During this longer follow-up period post-PCI, mortality, MACEs and repeated revascularization in CTO patients with T2DM were significantly higher compared with similar patients without T2DM. Nevertheless, whether this hypothesis is relevant or not should be confirmed in larger trials.
如今,由于导管室技术的进步以及介入医生训练有素,新的科学研究表明经皮冠状动脉介入治疗(PCI)对于慢性完全闭塞(CTO)患者是一种安全的治疗方法。然而,尚无研究系统比较有和没有2型糖尿病(T2DM)的CTO患者的PCI治疗结果。因此,通过这项荟萃分析,我们旨在系统地解决这个问题。
在2016年9月至2017年6月期间,仔细检索了Cochrane随机试验数据库、EMBASE和MEDLINE数据库,以查找比较有和没有T2DM的CTO患者PCI治疗结果的出版物。长期(≥1年)不良临床结局被视为终点。采用RevMan 5.3对间断性数据进行分析,以比值比(OR)和95%置信区间(CI)作为统计参数。
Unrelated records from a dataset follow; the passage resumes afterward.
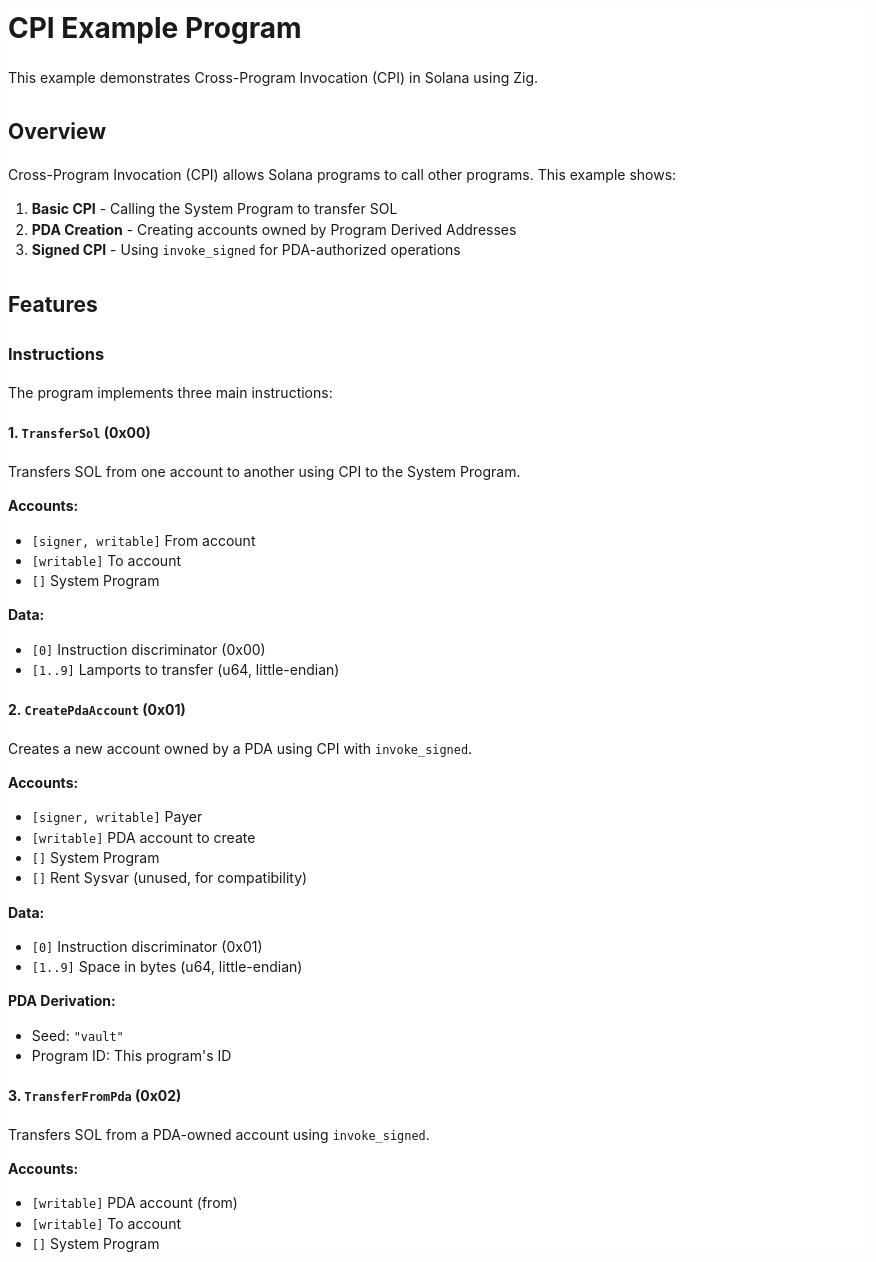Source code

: # CPI Example Program

This example demonstrates Cross-Program Invocation (CPI) in Solana using Zig.

## Overview

Cross-Program Invocation (CPI) allows Solana programs to call other programs. This example shows:

1. **Basic CPI** - Calling the System Program to transfer SOL
2. **PDA Creation** - Creating accounts owned by Program Derived Addresses
3. **Signed CPI** - Using `invoke_signed` for PDA-authorized operations

## Features

### Instructions

The program implements three main instructions:

#### 1. `TransferSol` (0x00)
Transfers SOL from one account to another using CPI to the System Program.

**Accounts:**
- `[signer, writable]` From account
- `[writable]` To account
- `[]` System Program

**Data:**
- `[0]` Instruction discriminator (0x00)
- `[1..9]` Lamports to transfer (u64, little-endian)

#### 2. `CreatePdaAccount` (0x01)
Creates a new account owned by a PDA using CPI with `invoke_signed`.

**Accounts:**
- `[signer, writable]` Payer
- `[writable]` PDA account to create
- `[]` System Program
- `[]` Rent Sysvar (unused, for compatibility)

**Data:**
- `[0]` Instruction discriminator (0x01)
- `[1..9]` Space in bytes (u64, little-endian)

**PDA Derivation:**
- Seed: `"vault"`
- Program ID: This program's ID

#### 3. `TransferFromPda` (0x02)
Transfers SOL from a PDA-owned account using `invoke_signed`.

**Accounts:**
- `[writable]` PDA account (from)
- `[writable]` To account
- `[]` System Program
该分析包括1项随机试验和6项观察性研究,共有4571例CTO患者(1915例T2DM患者和2656例非T2DM患者)。患者纳入时间为1998年至2015年。在这一长期随访(≥1年)期间,T2DM的CTO患者死亡率显著更高(OR:1.56,95%CI:1.05 - 2.31;P = 0.03,I = 0%)。T2DM患者的主要不良心脏事件(MACE)和再次血运重建也显著更高(分别为OR:1.30,95%CI:1.06 - 1.58;P = 0.01,I = 10%)和(OR:1.30,95%CI:1.06 - 1.59;P = 0.01,I = 36%)。然而,心肌梗死无显著差异(OR:1.01,95%CI:0.61 - 1.67;P = 0.96,I = 26%)。
在PCI术后的这一较长随访期内,与无T2DM的类似患者相比,有T2DM的CTO患者的死亡率、MACE和再次血运重建显著更高。然而,这一假设是否成立应在更大规模的试验中得到证实。